The group, which was comprised of 16-17 year olds from all over the UK, who had been selected to partake on their academic merit, was greeted by a full-packed schedule, meaning we were soon sitting in a lecture titled ‘nature and sources of the constitution’. Being exposed to a completely alien topic, about which nobody (excepting the lecturer) knew a great deal about, was somewhat refreshing: there was no competition, rather an engaging discussion about new ideas, and indeed how constitutional Law governs both our historical and modern day society.
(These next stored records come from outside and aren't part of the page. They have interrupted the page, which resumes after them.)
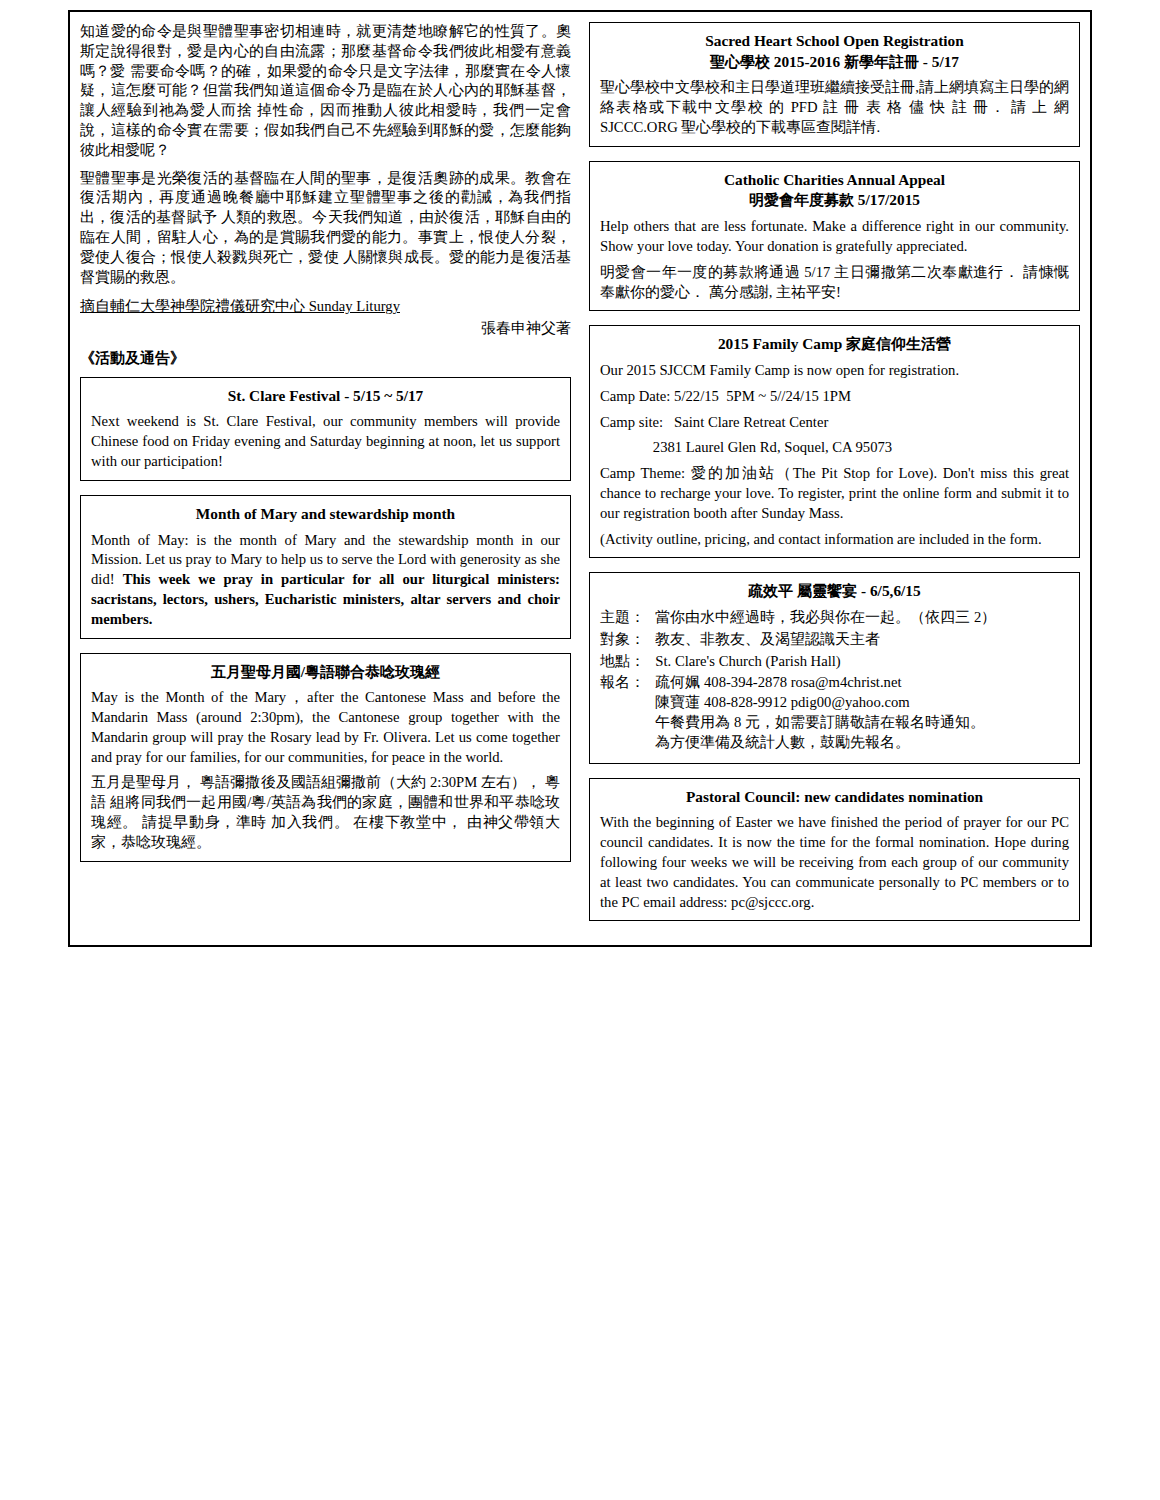知道愛的命令是與聖體聖事密切相連時，就更清楚地瞭解它的性質了。奧斯定說得很對，愛是內心的自由流露；那麼基督命令我們彼此相愛有意義嗎？愛 需要命令嗎？的確，如果愛的命令只是文字法律，那麼實在令人懷疑，這怎麼可能？但當我們知道這個命令乃是臨在於人心內的耶穌基督，讓人經驗到祂為愛人而捨 掉性命，因而推動人彼此相愛時，我們一定會說，這樣的命令實在需要；假如我們自己不先經驗到耶穌的愛，怎麼能夠彼此相愛呢？
聖體聖事是光榮復活的基督臨在人間的聖事，是復活奧跡的成果。教會在復活期內，再度通過晚餐廳中耶穌建立聖體聖事之後的勸誡，為我們指出，復活的基督賦予 人類的救恩。今天我們知道，由於復活，耶穌自由的臨在人間，留駐人心，為的是賞賜我們愛的能力。事實上，恨使人分裂，愛使人復合；恨使人殺戮與死亡，愛使 人關懷與成長。愛的能力是復活基督賞賜的救恩。
摘自輔仁大學神學院禮儀研究中心 Sunday Liturgy
張春申神父著
《活動及通告》
St. Clare Festival - 5/15 ~ 5/17
Next weekend is St. Clare Festival, our community members will provide Chinese food on Friday evening and Saturday beginning at noon, let us support with our participation!
Month of Mary and stewardship month
Month of May: is the month of Mary and the stewardship month in our Mission. Let us pray to Mary to help us to serve the Lord with generosity as she did! This week we pray in particular for all our liturgical ministers: sacristans, lectors, ushers, Eucharistic ministers, altar servers and choir members.
五月聖母月國/粵語聯合恭唸玫瑰經
May is the Month of the Mary，after the Cantonese Mass and before the Mandarin Mass (around 2:30pm), the Cantonese group together with the Mandarin group will pray the Rosary lead by Fr. Olivera. Let us come together and pray for our families, for our communities, for peace in the world.
五月是聖母月， 粵語彌撒後及國語組彌撒前（大約 2:30PM 左右）， 粵語 組將同我們一起用國/粵/英語為我們的家庭，團體和世界和平恭唸玫瑰經。 請提早動身，準時 加入我們。 在樓下教堂中， 由神父帶領大家，恭唸玫瑰經。
Sacred Heart School Open Registration
聖心學校 2015-2016 新學年註冊 - 5/17
聖心學校中文學校和主日學道理班繼續接受註冊,請上網填寫主日學的網絡表格或下載中文學校 的 PFD 註 冊 表 格 儘 快 註 冊． 請 上 網 SJCCC.ORG 聖心學校的下載專區查閱詳情.
Catholic Charities Annual Appeal
明愛會年度募款 5/17/2015
Help others that are less fortunate. Make a difference right in our community. Show your love today. Your donation is gratefully appreciated.
明愛會一年一度的募款將通過 5/17 主日彌撒第二次奉獻進行． 請慷慨奉獻你的愛心． 萬分感謝, 主祐平安!
2015 Family Camp 家庭信仰生活營
Our 2015 SJCCM Family Camp is now open for registration.
Camp Date: 5/22/15 5PM ~ 5//24/15 1PM
Camp site: Saint Clare Retreat Center
2381 Laurel Glen Rd, Soquel, CA 95073
Camp Theme: 愛的加油站（The Pit Stop for Love). Don't miss this great chance to recharge your love. To register, print the online form and submit it to our registration booth after Sunday Mass.
(Activity outline, pricing, and contact information are included in the form.
疏效平 屬靈饗宴 - 6/5,6/15
| 主題： | 當你由水中經過時，我必與你在一起。（依四三 2） |
| 對象： | 教友、非教友、及渴望認識天主者 |
| 地點： | St. Clare's Church (Parish Hall) |
| 報名： | 疏何姵 408-394-2878 rosa@m4christ.net 陳寶蓮 408-828-9912 pdig00@yahoo.com 午餐費用為 8 元，如需要訂購敬請在報名時通知。 為方便準備及統計人數，鼓勵先報名。 |
Pastoral Council: new candidates nomination
With the beginning of Easter we have finished the period of prayer for our PC council candidates. It is now the time for the formal nomination. Hope during following four weeks we will be receiving from each group of our community at least two candidates. You can communicate personally to PC members or to the PC email address: pc@sjccc.org.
The evening was rounded off by preparation for the following day’s activity: mooting. A new word to me, a moot is defined as “a mock judicial proceeding set up to examine a hypothetical case as an academic exercise.”, which in other words translates to a situation whereby two teams, comprised of two appellants and two respondents, apply the Law to a given case, both advocating for their side. Having had previous experience in debating and public speaking, I was reasonably surprised with the differences, and indeed more challenging aspects of a moot. Succeeding this, the afternoon was split between punting on the river Cam, and having the chance to take part in a supervision. Unique to Oxbridge, supervisions allow a small ratio of students to tutors to complete a more intimate discussion about a given subject, and often talk abut a given piece of reading, and each’s interpretation of it. The topic of conversation was ‘constitutional conventions’, about which we had previously read an article in preparation; thus furthering our lecture of the previous day. The evening closed with an ‘alumni discussion’ between current and past students, and their advice on university life and preparation for it.

The final day was busy: a wake up at 8 am for breakfast in the hall, in which we were shadowed by Henry VIII’s portrait, preceded my favourite morning. The Director of Studies, Dr Benjamin Spagnolo gave an overview of admissions, the interview and the Cambridge Law Test, before we received an address by the Rt Hon. The Lord Walker of Gestingthorpe PC. Having such an insightful man, who has served in the highest position as Justice of the Supreme Court, give us a personal story of both his journey from university to Walker LJ and recollection of some memorable cases, was an invaluable opportunity, and one I shan’t forget for some time.

Rounding off my time at Trinity, the Law Faculty had it’s open day, in which we were given a tour of the Squire Law library and it’s facilities, before indulging in our last lecture of the residential; Furtum: Theft in Roman law. Having studied Latin at GCSE, this talk was of particular interest to me, and is also a topic unique to Cambridge’s Law degree.

My time at Trinity, albeit short, was possibly one of the best ways to end off my Lower sixth year at school; I was given direction and reassurance as to how I should approach application to university, but also how I should prepare, and which resources were of benefit. The access team at Trinity were fantastic in making everyone feel welcome, and indeed ensured a smooth and enjoyable time. The addition of past and current students to help, meant that any queries or concerns never went unanswered. Discovering one of Cambridge’s most prestigious colleges, and being being to dine thrice daily in a hall hundreds of years old, founded by Henry VIII, was awe-inspiring to say the least. The opportunity afforded to me at Trinity has cemented my thoughts that Law is the degree for me, and I will certainly be hoping to see Cambridge as a University destination as a result!"